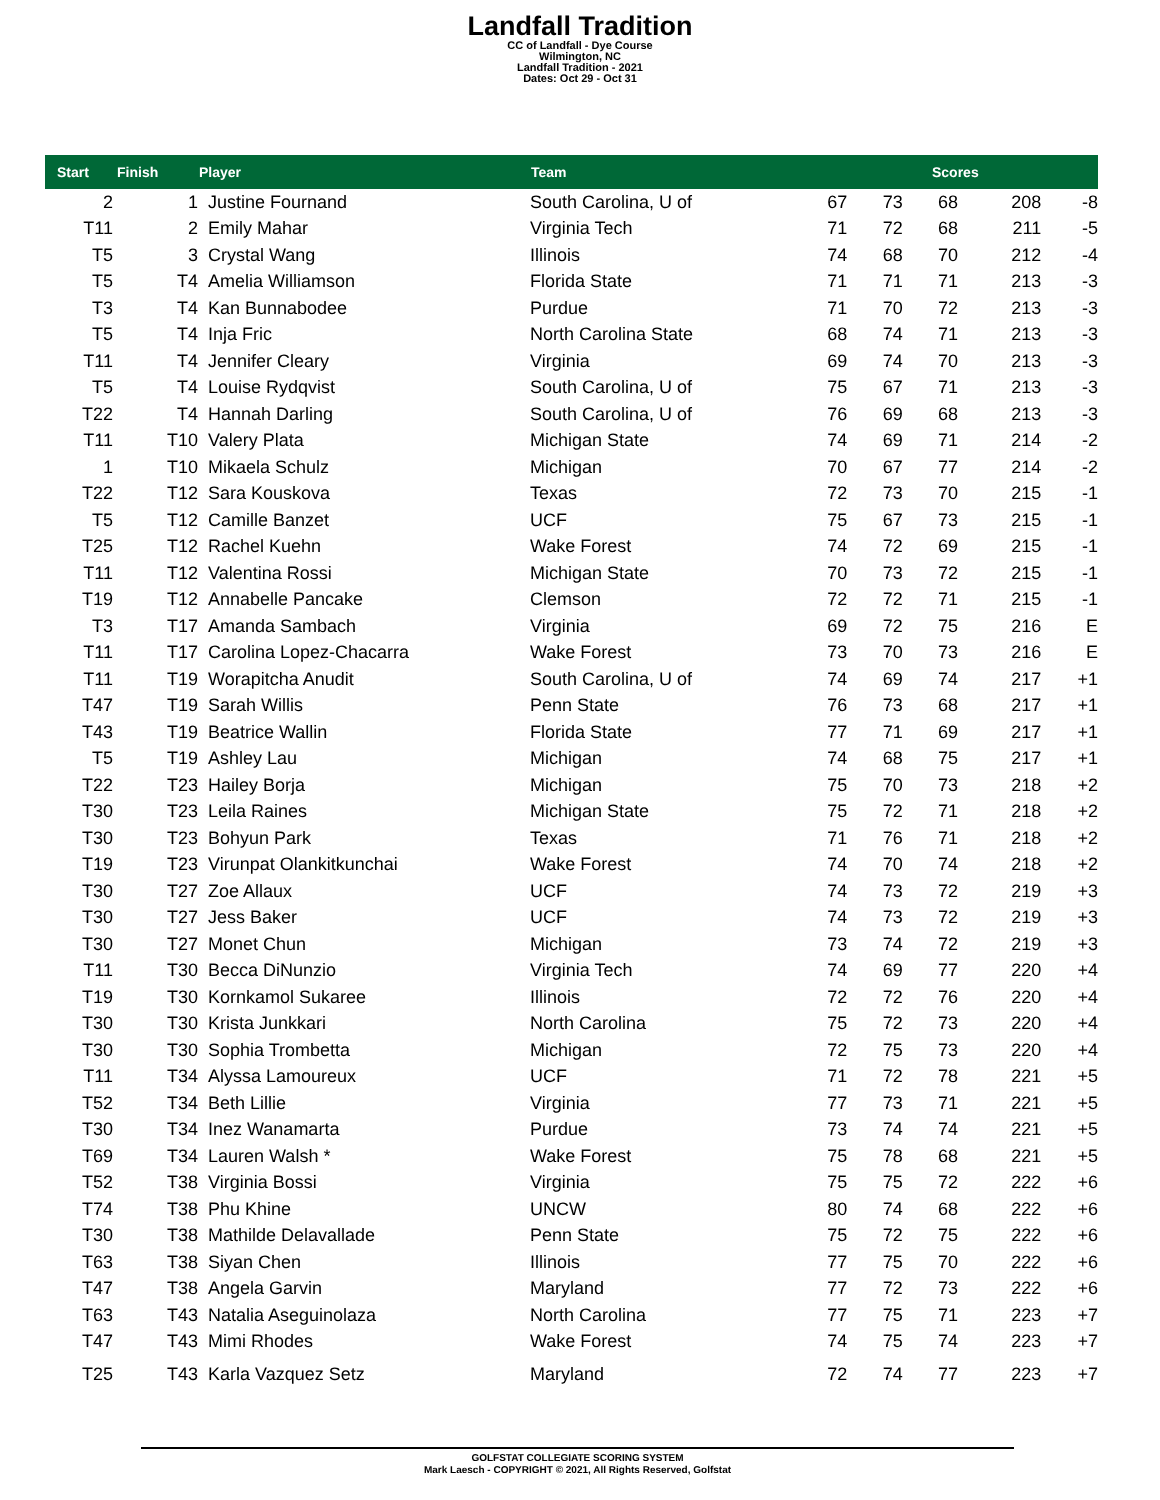Landfall Tradition
CC of Landfall - Dye Course
Wilmington, NC
Landfall Tradition - 2021
Dates: Oct 29 - Oct 31
| Start | Finish | Player | Team | Scores | | | | |
| --- | --- | --- | --- | --- | --- | --- | --- | --- |
| 2 | 1 | Justine Fournand | South Carolina, U of | 67 | 73 | 68 | 208 | -8 |
| T11 | 2 | Emily Mahar | Virginia Tech | 71 | 72 | 68 | 211 | -5 |
| T5 | 3 | Crystal Wang | Illinois | 74 | 68 | 70 | 212 | -4 |
| T5 | T4 | Amelia Williamson | Florida State | 71 | 71 | 71 | 213 | -3 |
| T3 | T4 | Kan Bunnabodee | Purdue | 71 | 70 | 72 | 213 | -3 |
| T5 | T4 | Inja Fric | North Carolina State | 68 | 74 | 71 | 213 | -3 |
| T11 | T4 | Jennifer Cleary | Virginia | 69 | 74 | 70 | 213 | -3 |
| T5 | T4 | Louise Rydqvist | South Carolina, U of | 75 | 67 | 71 | 213 | -3 |
| T22 | T4 | Hannah Darling | South Carolina, U of | 76 | 69 | 68 | 213 | -3 |
| T11 | T10 | Valery Plata | Michigan State | 74 | 69 | 71 | 214 | -2 |
| 1 | T10 | Mikaela Schulz | Michigan | 70 | 67 | 77 | 214 | -2 |
| T22 | T12 | Sara Kouskova | Texas | 72 | 73 | 70 | 215 | -1 |
| T5 | T12 | Camille Banzet | UCF | 75 | 67 | 73 | 215 | -1 |
| T25 | T12 | Rachel Kuehn | Wake Forest | 74 | 72 | 69 | 215 | -1 |
| T11 | T12 | Valentina Rossi | Michigan State | 70 | 73 | 72 | 215 | -1 |
| T19 | T12 | Annabelle Pancake | Clemson | 72 | 72 | 71 | 215 | -1 |
| T3 | T17 | Amanda Sambach | Virginia | 69 | 72 | 75 | 216 | E |
| T11 | T17 | Carolina Lopez-Chacarra | Wake Forest | 73 | 70 | 73 | 216 | E |
| T11 | T19 | Worapitcha Anudit | South Carolina, U of | 74 | 69 | 74 | 217 | +1 |
| T47 | T19 | Sarah Willis | Penn State | 76 | 73 | 68 | 217 | +1 |
| T43 | T19 | Beatrice Wallin | Florida State | 77 | 71 | 69 | 217 | +1 |
| T5 | T19 | Ashley Lau | Michigan | 74 | 68 | 75 | 217 | +1 |
| T22 | T23 | Hailey Borja | Michigan | 75 | 70 | 73 | 218 | +2 |
| T30 | T23 | Leila Raines | Michigan State | 75 | 72 | 71 | 218 | +2 |
| T30 | T23 | Bohyun Park | Texas | 71 | 76 | 71 | 218 | +2 |
| T19 | T23 | Virunpat Olankitkunchai | Wake Forest | 74 | 70 | 74 | 218 | +2 |
| T30 | T27 | Zoe Allaux | UCF | 74 | 73 | 72 | 219 | +3 |
| T30 | T27 | Jess Baker | UCF | 74 | 73 | 72 | 219 | +3 |
| T30 | T27 | Monet Chun | Michigan | 73 | 74 | 72 | 219 | +3 |
| T11 | T30 | Becca DiNunzio | Virginia Tech | 74 | 69 | 77 | 220 | +4 |
| T19 | T30 | Kornkamol Sukaree | Illinois | 72 | 72 | 76 | 220 | +4 |
| T30 | T30 | Krista Junkkari | North Carolina | 75 | 72 | 73 | 220 | +4 |
| T30 | T30 | Sophia Trombetta | Michigan | 72 | 75 | 73 | 220 | +4 |
| T11 | T34 | Alyssa Lamoureux | UCF | 71 | 72 | 78 | 221 | +5 |
| T52 | T34 | Beth Lillie | Virginia | 77 | 73 | 71 | 221 | +5 |
| T30 | T34 | Inez Wanamarta | Purdue | 73 | 74 | 74 | 221 | +5 |
| T69 | T34 | Lauren Walsh * | Wake Forest | 75 | 78 | 68 | 221 | +5 |
| T52 | T38 | Virginia Bossi | Virginia | 75 | 75 | 72 | 222 | +6 |
| T74 | T38 | Phu Khine | UNCW | 80 | 74 | 68 | 222 | +6 |
| T30 | T38 | Mathilde Delavallade | Penn State | 75 | 72 | 75 | 222 | +6 |
| T63 | T38 | Siyan Chen | Illinois | 77 | 75 | 70 | 222 | +6 |
| T47 | T38 | Angela Garvin | Maryland | 77 | 72 | 73 | 222 | +6 |
| T63 | T43 | Natalia Aseguinolaza | North Carolina | 77 | 75 | 71 | 223 | +7 |
| T47 | T43 | Mimi Rhodes | Wake Forest | 74 | 75 | 74 | 223 | +7 |
| T25 | T43 | Karla Vazquez Setz | Maryland | 72 | 74 | 77 | 223 | +7 |
GOLFSTAT COLLEGIATE SCORING SYSTEM
Mark Laesch - COPYRIGHT © 2021, All Rights Reserved, Golfstat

....

Since only the text is needed, retype the data above exactly and omit the pictures.

- _ANSWER FOR THIS EXERCISE_:
Landfall Tradition
CC of Landfall - Dye Course
Wilmington, NC
Landfall Tradition - 2021
Dates: Oct 29 - Oct 31
| Start | Finish | Player | Team | Scores | | | | |
| --- | --- | --- | --- | --- | --- | --- | --- | --- |
| 2 | 1 | Justine Fournand | South Carolina, U of | 67 | 73 | 68 | 208 | -8 |
| T11 | 2 | Emily Mahar | Virginia Tech | 71 | 72 | 68 | 211 | -5 |
| T5 | 3 | Crystal Wang | Illinois | 74 | 68 | 70 | 212 | -4 |
| T5 | T4 | Amelia Williamson | Florida State | 71 | 71 | 71 | 213 | -3 |
| T3 | T4 | Kan Bunnabodee | Purdue | 71 | 70 | 72 | 213 | -3 |
| T5 | T4 | Inja Fric | North Carolina State | 68 | 74 | 71 | 213 | -3 |
| T11 | T4 | Jennifer Cleary | Virginia | 69 | 74 | 70 | 213 | -3 |
| T5 | T4 | Louise Rydqvist | South Carolina, U of | 75 | 67 | 71 | 213 | -3 |
| T22 | T4 | Hannah Darling | South Carolina, U of | 76 | 69 | 68 | 213 | -3 |
| T11 | T10 | Valery Plata | Michigan State | 74 | 69 | 71 | 214 | -2 |
| 1 | T10 | Mikaela Schulz | Michigan | 70 | 67 | 77 | 214 | -2 |
| T22 | T12 | Sara Kouskova | Texas | 72 | 73 | 70 | 215 | -1 |
| T5 | T12 | Camille Banzet | UCF | 75 | 67 | 73 | 215 | -1 |
| T25 | T12 | Rachel Kuehn | Wake Forest | 74 | 72 | 69 | 215 | -1 |
| T11 | T12 | Valentina Rossi | Michigan State | 70 | 73 | 72 | 215 | -1 |
| T19 | T12 | Annabelle Pancake | Clemson | 72 | 72 | 71 | 215 | -1 |
| T3 | T17 | Amanda Sambach | Virginia | 69 | 72 | 75 | 216 | E |
| T11 | T17 | Carolina Lopez-Chacarra | Wake Forest | 73 | 70 | 73 | 216 | E |
| T11 | T19 | Worapitcha Anudit | South Carolina, U of | 74 | 69 | 74 | 217 | +1 |
| T47 | T19 | Sarah Willis | Penn State | 76 | 73 | 68 | 217 | +1 |
| T43 | T19 | Beatrice Wallin | Florida State | 77 | 71 | 69 | 217 | +1 |
| T5 | T19 | Ashley Lau | Michigan | 74 | 68 | 75 | 217 | +1 |
| T22 | T23 | Hailey Borja | Michigan | 75 | 70 | 73 | 218 | +2 |
| T30 | T23 | Leila Raines | Michigan State | 75 | 72 | 71 | 218 | +2 |
| T30 | T23 | Bohyun Park | Texas | 71 | 76 | 71 | 218 | +2 |
| T19 | T23 | Virunpat Olankitkunchai | Wake Forest | 74 | 70 | 74 | 218 | +2 |
| T30 | T27 | Zoe Allaux | UCF | 74 | 73 | 72 | 219 | +3 |
| T30 | T27 | Jess Baker | UCF | 74 | 73 | 72 | 219 | +3 |
| T30 | T27 | Monet Chun | Michigan | 73 | 74 | 72 | 219 | +3 |
| T11 | T30 | Becca DiNunzio | Virginia Tech | 74 | 69 | 77 | 220 | +4 |
| T19 | T30 | Kornkamol Sukaree | Illinois | 72 | 72 | 76 | 220 | +4 |
| T30 | T30 | Krista Junkkari | North Carolina | 75 | 72 | 73 | 220 | +4 |
| T30 | T30 | Sophia Trombetta | Michigan | 72 | 75 | 73 | 220 | +4 |
| T11 | T34 | Alyssa Lamoureux | UCF | 71 | 72 | 78 | 221 | +5 |
| T52 | T34 | Beth Lillie | Virginia | 77 | 73 | 71 | 221 | +5 |
| T30 | T34 | Inez Wanamarta | Purdue | 73 | 74 | 74 | 221 | +5 |
| T69 | T34 | Lauren Walsh * | Wake Forest | 75 | 78 | 68 | 221 | +5 |
| T52 | T38 | Virginia Bossi | Virginia | 75 | 75 | 72 | 222 | +6 |
| T74 | T38 | Phu Khine | UNCW | 80 | 74 | 68 | 222 | +6 |
| T30 | T38 | Mathilde Delavallade | Penn State | 75 | 72 | 75 | 222 | +6 |
| T63 | T38 | Siyan Chen | Illinois | 77 | 75 | 70 | 222 | +6 |
| T47 | T38 | Angela Garvin | Maryland | 77 | 72 | 73 | 222 | +6 |
| T63 | T43 | Natalia Aseguinolaza | North Carolina | 77 | 75 | 71 | 223 | +7 |
| T47 | T43 | Mimi Rhodes | Wake Forest | 74 | 75 | 74 | 223 | +7 |
| T25 | T43 | Karla Vazquez Setz | Maryland | 72 | 74 | 77 | 223 | +7 |
GOLFSTAT COLLEGIATE SCORING SYSTEM
Mark Laesch - COPYRIGHT © 2021, All Rights Reserved, Golfstat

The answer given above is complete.